[Document text]

>>

Durango goes with green power

Durango turned over a green leaf last week, becoming the first governmental entity in the region to commit to purchasing 100 percent of its electricity from renewable sources. By “going green,” the City of Durango will build on an already strong commitment to environmentally friendly practices.

For nearly 10 years, the city has purchased 10 percent of its power from “green” sources; the decision to go 100 percent green has been in the works with La Plata Electric Association for several months, and within the next month or two, the city will begin buying electricity exclusively made from wind power.

“We are excited about the decision to go 100 percent green,” said City Manager Bob Ledger. “This is the right thing to do, and we are pleased to be leading the way.”

Former Mayor Sidny Zink added, “I think it’s important for the city to be a leader, to set an example, in taking advantage of opportunities like LPEA’s Green Power. This move is in line with other city efforts, like LEED Certification for the library, to shake off complacency and recognize our responsibility to the future.”

<<

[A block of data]
>>

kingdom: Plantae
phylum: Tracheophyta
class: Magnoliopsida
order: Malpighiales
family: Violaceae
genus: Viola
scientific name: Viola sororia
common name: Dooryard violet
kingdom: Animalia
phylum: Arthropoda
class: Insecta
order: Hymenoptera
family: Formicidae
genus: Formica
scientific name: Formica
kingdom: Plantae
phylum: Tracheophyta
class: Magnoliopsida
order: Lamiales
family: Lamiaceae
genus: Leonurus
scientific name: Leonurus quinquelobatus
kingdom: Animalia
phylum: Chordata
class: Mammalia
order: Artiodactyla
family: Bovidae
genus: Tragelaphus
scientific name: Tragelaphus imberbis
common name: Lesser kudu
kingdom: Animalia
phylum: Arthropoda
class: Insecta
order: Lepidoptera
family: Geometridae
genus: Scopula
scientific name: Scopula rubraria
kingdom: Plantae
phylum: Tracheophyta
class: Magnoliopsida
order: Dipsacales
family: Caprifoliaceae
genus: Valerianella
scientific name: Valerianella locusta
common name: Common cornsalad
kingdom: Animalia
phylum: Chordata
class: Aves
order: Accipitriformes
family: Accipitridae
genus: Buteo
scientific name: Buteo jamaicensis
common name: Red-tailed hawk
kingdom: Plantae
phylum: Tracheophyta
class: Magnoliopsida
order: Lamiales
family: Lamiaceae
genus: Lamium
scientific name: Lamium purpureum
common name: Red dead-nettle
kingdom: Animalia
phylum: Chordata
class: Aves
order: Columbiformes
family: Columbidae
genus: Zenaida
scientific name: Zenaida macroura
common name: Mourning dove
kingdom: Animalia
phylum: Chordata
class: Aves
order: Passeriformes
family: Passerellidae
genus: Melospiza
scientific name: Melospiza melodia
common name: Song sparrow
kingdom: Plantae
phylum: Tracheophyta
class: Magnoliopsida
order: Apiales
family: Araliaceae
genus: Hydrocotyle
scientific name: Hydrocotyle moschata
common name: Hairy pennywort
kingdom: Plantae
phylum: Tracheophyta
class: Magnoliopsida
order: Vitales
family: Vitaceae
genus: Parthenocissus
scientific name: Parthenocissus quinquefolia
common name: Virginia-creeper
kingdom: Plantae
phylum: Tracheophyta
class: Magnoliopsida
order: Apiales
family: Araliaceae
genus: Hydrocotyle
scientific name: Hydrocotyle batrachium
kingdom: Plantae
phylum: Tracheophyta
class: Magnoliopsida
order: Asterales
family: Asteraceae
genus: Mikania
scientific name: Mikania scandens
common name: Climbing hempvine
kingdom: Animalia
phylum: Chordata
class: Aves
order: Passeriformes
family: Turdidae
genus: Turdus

<<

[Problem set]
1) Do these statements agree with the article on Durango's green power? Answer yes or no for each, quoting the words of the article that decide it. (a) The city had already been buying 10 percent of its power from green sources for nearly 10 years. (b) The city will soon buy electricity made only from solar power. (c) Bob Ledger is identified as the former mayor.
2) Resume the article on Durango's green power, starting after its final sentence.
You won't need the records for anything here.

[Written responses]
1)
(a) Yes: "For nearly 10 years, the city has purchased 10 percent of its power"
(b) No: "the city will begin buying electricity exclusively made from wind power"
(c) No: "said City Manager Bob Ledger"

2)
The city will go one further and work with LPEA representatives to reduce energy bills through energy efficiency, conservation and electricity load and demand side management. In addition, Durango will utilize LPEA’s “Time-of-Use” rate options to help off-set the added expenditure of going with wind power. The move makes Durango the first governmental entity in LPEA’s service area, which includes La Plata and Archuleta counties, to commit to 100 percent green power

“We are all becoming increasingly aware of how important ‘buying local’ is for our economy,” said LPEA CEO Greg Munro. “And we applaud the city for making the extra effort.”

With the city’s commitment, LPEA will increase its commitment to green power purchases by roughly 40 percent, substantially furthering the effort to meet the mandates of the recently passed HB 1281. The new law requires electric cooperatives to adhere to an established renewable energy standard that includes “1 percent by 2008.” With the city’s commitment, LPEA will come close to hitting that goal well in advance.

The recent move joins numerous other measures to lighten the city’s environmental footprint. In 2006, City Council signed the U.S. Mayors Climate Protection Agreement. In addition, the city boasts hybrid and biodiesel fleet vehicles; a comprehensive recycling program that processed 3,200 tons of waste in 2005; a public transportation system that accounts for 275,000 passenger trips per year; and numerous other efforts including open space preservation, urban tree planting and parks and trails creation and preservation.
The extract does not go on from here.